Friday, 7 September 2012

I go down t'lake and hassle Grans...

BEAVER PATROL!

Well, it had to happen!

On the shores of Lake Placid Barcroft, an 83yr dear little white haired kindly granny was walking along, when suddenly...


All frothy at the orifice, ole beaver leapt on the woman's leg like some scissor sister trying to dry hump her to death. Ouchie - Beaver teeth sink in, like vagina dentata, as the erstwhile befriender of the Pensievies went rabid and went on a 20 minute pensioner pig-out!

Quite clearly, Mr Beaver fell afoul of the now legenday grammar Meme, and misheard the fisherbloke saying "Let's eat, Granny" and took it for "Let's eat Granny!" and decided to munch her up before taking her still warm corpse back to it 's Narnian dam.

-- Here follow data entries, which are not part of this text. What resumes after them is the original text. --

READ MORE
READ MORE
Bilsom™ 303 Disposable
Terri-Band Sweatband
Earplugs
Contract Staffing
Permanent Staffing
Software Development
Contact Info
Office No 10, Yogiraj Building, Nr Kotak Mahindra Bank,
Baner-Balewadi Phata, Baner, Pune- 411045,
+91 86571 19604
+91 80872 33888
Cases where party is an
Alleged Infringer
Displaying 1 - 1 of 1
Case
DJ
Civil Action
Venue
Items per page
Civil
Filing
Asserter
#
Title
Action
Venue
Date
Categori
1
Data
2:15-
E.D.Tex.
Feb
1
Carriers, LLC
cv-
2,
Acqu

Unfortunately for the starving Castor canadensis, the granny was well used to beating a beaver, and took to it with a paddle, a walking stick and slapping at it with her hands.

Before trying to gouge out it's eyes.

After finally fighting the beaver off, it seems Grandmamma has been impregnated not with babies, but with rabies (assuming the frothing at her gushing gash is a sympton of rabies, and not a result of orgasmic pleasure after her beating her beaver off)

Oh, the perils of killer beavers...

...although, come to think of it...

...yes, you guessed it...

...you should know Xym well enough by now...

...altogether now...

I wouldn't mind death by beaver, if you know what I mean (and I'm sure that you do! And if you don't, there's something seriously wrong with you!)